The Good King Tavern served the Old Cuban - made with Flor de Cana slow-aged rum, Simonet Blanc de Blanc sparkling wine, lime, sugar and mint.
The Good King Tavern’s chef de cuisine Mike Blau with general manager Chloe Grigri
There were also non-alcoholic delights for attendees to enjoy as well.
“The draft latte is concentrated coffee with whole milk. The nitrous oxide adds texture and a natural sweetness to it as well. Surprising, right?”
Most tasting events are overwhelming and a free-for-all — but not Feastival. Traffic flowed smoothly between tables. With 76 participating bars and restaurants, there was something for everyone.
Eli Collins, executive chef at Pub and Kitchen, was busy dishing out crispy pig trotters with a summer berry mostarda. Laurel served smoked trout roe with crème fraiche on a crispy potato.
Bank and Bourbon prepared a refreshing raw tuna with yogurt, cucumber, hot chili and mint.
Rittenhouse’s a.kitchen and bar offered a scallop crudo with red cabbage curtido and preserved plum, something not on their menu.
“It’s a mix of the two restaurants,” Maxine Peabody, a bartender at a.kitchen, told me. “At a.kitchen, we are more focused on the charcoal grill fare while a.bar is more lounge and raw seafood. So this is a combo.”
Ellen Yin, of a.kitchen and Fork, gushed over the evening.
a.kitchen’s Ellen Yin, Maxine Peabody, Jon Nodler and Kevin Villanueva.
“The Fringe Festival has been in Old City for 18 years. It is awesome for the headquarters to now be in this location. You can’t beat being under the bridge and on the waterfront.”

SUPPLIED DATA:

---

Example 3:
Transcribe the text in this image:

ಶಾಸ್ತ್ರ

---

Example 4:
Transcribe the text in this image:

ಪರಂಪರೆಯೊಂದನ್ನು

REQUIREMENT: According to the Feastival piece, how many bars and restaurants took part in the event? The rows have nothing to do with what follows.

RESULT: 76